Esa masa que golpea al monstruo empapado en sangre, esa turba vociferante que le grita, le da patadas y culatazos con las kalashnikovs, no son mejores que él. Esa manada sedienta de sangre y violencia, que actúa movida por la misteriosa sinapsis de la rabia colectiva, no es distinta del dictador asesino, del torturador, del iluminado.
Las imágenes de los últimos momentos de la vida de Gadafi son una bofetada de realidad para los ciudadanos de esa alianza de países occidentales que gastaron impuestos en la humanitaria misión de liquidar al sátrapa.
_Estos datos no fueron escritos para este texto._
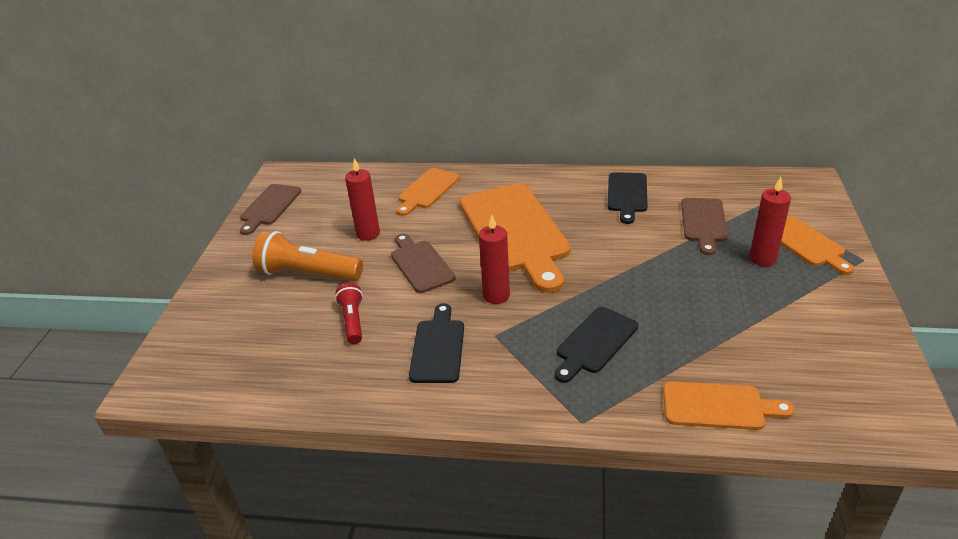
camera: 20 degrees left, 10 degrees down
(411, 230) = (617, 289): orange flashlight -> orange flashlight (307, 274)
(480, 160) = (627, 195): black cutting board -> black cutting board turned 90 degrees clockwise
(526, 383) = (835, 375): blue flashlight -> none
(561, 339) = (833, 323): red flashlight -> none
Obama tuvo buen cuidado de secuestrar el vídeo de la ejecución de Bin Laden cuando Estados Unidos decidió, para ajustar cuentas (otro nombre de la venganza) y con el aplauso complaciente de las democracias invadir el espacio soberano de otro país y matar al asesino más famoso del siglo en su propia casa.
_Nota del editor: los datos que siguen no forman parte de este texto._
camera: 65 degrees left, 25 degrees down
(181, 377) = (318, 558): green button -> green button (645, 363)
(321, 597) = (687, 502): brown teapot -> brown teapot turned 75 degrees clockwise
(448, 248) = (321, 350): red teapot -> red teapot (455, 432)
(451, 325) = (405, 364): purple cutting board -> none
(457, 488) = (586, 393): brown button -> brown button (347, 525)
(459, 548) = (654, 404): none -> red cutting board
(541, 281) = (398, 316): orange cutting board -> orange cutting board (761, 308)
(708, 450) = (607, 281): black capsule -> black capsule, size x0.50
Que Gadafi, como Bin Laden, esté muerto, ahorra muchas incomodidades. Porque esta gente, puesta ante un juez, tendría la humana tentación de contarle al mundo los detalles de los tiempos en que fueron comparsas de sus verdugos. Hablarían del dinero que recibieron para acciones torticeras, de las influencias que movieron para que gobiernos y gobernantes accedieran a tratos ventajosos para grandes multinacionales, de las armas que compraron a los mismos países que le sientan en un banquillo por haberlas usado. La campaña de la OTAN en Libia ha sido uno de los capítulos más vomitivos de la hipocresía occidental. La supuesta preocupación de nuestros mantecosos gobernantes por los derechos humanos de los libios fue sólo una coartada repugante y falsa. En Siria el ejército dispara aún hoy contra ciudadanos desarmados en las calles sin que a la OTAN se le mueva un pelo del bigote. La Liga Arabe pidió a sus clientes, a sus compradores de crudo, que hicieran en Libia unas maniobras militares con fuego real. Y el club de los más ricos y más armados de la tierra, intervino presuroso. El mismo club que observó con curiosa y fría indiferencia como la exrepública yugoslava se convertía en un matadero en pleno corazón de Europa.
El nuevo negocio que han descubierto los países civilizados, con gobiernos conservadores o de izquierdas, es colaborar en la destrucción de un pequeño país y participar después en su reconstrucción. Y en ambos casos, cobrando. De lo más humanitario.